## Passage provided
The purpose of this document is to help you get started on solving the challenges.

If you're used to competitive programming, you don't need to read this tutorial as you probably won't learn anything new.

Table of contents

Input/Output

Unless specifically stated in the challenge description, your program should always read from stdin and write to stdout. How to do that depends on the language you are using.

Here are some examples.

I/O with Python

from sys import stdin, stdout


for line in stdin:
    # Do someting with data, then output the result.
    stdout.write(answer)

I/O with C++

#include <iostream>
#include <string>

using namespace std;

int main(void)
{
    string line;

    while (getline(cin, line)) {
        // Solve test case, then output the result.
        cout << answer << endl;
    }

    return 0;
}

I/O with NodeJS

const readline = require('readline');

const rl = readline.createInterface({
  input: process.stdin,
  output: process.stdout
});

rl.on('line', (line) => {
  // Do something with the data and output the result.

## Activity list
1) The challenge tutorial says people used to competitive programming don't need to read it. In one to three sentences, explain why.
2) Write the next part of the challenge tutorial, starting right after the last part shown.
The lines after this are separate material and are not part of the challenge tutorial.

## Given data
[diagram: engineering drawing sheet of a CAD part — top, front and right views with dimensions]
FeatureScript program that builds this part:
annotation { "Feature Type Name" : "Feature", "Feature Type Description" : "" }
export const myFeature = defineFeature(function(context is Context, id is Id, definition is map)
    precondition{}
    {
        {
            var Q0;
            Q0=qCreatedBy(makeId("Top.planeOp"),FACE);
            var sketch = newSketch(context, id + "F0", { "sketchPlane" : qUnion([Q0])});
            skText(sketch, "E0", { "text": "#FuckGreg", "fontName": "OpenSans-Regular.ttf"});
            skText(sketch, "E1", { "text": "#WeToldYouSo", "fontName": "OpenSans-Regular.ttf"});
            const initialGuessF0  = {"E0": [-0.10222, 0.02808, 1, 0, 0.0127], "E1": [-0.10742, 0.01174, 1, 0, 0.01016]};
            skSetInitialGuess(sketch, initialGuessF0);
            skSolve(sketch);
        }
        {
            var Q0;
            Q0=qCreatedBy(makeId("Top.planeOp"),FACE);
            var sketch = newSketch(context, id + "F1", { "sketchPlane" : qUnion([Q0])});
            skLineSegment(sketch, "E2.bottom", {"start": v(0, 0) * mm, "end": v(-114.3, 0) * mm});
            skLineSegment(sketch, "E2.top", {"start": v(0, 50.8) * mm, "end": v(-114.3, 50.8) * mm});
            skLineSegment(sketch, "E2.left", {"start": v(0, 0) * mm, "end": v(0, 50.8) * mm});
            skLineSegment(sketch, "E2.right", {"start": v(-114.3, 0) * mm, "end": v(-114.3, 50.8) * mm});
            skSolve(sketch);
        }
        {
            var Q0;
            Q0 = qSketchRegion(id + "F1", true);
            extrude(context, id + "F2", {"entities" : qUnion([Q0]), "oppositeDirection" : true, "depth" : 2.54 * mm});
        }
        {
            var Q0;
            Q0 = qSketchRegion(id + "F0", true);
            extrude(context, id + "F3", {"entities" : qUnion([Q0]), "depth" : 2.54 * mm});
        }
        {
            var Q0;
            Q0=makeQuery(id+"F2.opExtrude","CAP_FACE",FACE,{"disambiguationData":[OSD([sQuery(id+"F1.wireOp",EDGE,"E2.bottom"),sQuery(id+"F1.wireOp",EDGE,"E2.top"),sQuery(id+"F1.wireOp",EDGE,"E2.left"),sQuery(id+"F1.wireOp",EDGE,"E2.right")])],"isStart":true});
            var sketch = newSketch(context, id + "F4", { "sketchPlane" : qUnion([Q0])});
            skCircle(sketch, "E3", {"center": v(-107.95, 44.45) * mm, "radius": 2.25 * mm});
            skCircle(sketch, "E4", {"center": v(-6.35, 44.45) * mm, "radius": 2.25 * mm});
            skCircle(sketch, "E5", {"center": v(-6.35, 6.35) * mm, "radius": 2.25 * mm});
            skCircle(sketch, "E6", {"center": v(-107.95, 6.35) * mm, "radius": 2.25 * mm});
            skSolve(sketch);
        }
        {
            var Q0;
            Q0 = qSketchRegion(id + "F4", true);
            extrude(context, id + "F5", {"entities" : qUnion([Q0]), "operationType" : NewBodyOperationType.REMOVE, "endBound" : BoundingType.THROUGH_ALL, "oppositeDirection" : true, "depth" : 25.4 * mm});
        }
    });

## Results
1) It says they probably won't learn anything new from it.

2)
  console.log(answer);
});

I/O with Java

import java.util.Scanner;

public class Solution {
    public static void main(String[] args) {
        Scanner scanner = new Scanner(System.in);

        // Scanner can be really slow on large inputs.
        // Use a buffered reader when dealing with large inputs.
        while (scanner.hasNextLine()) {
            String line = scanner.nextLine();

            // Solve the test case and output its answer.
            System.out.println(answer);
        }
    }
}

How to run your programs

Once you are done writting your solution, you can compile it and then run it on test data with I/O redirections.

Python

python program.py < in.txt > out.txt

C++

g++ -o program -std=c++17 main.cpp
./program < in.txt > out.txt

NodeJS

node program.js < in.txt > out.txt

Java

javac MyProgram.java
java MyProgram < in.txt > out.txt

You can then check your program results by inspecting the out.txt file.

Testing your solutions

Each challenge comes with official tests data you should run your solution against to validate it. There are usually two files:

  • in.official.txt which contains official input data.
  • out.official.txt which contains the output expected from your solution.

A typical workflow will be:

  1. Run your solution with the official input.

    python solution.py < in.official.txt > out.txt
  2. Check if your solution is correct by comparing its output to the official answer.

    diff out.txt out.official.txt

    If the two files are identical, diff will exit with no message. Otherwise, it will show you the lines where the two files differ.

IMPORTANT

Your program can give correct answers for the sample testcases, but fails on the official ones. Keep in mind that the official testcases are trickier than the samples. Failing on official tests mean that your solution needs to be improved.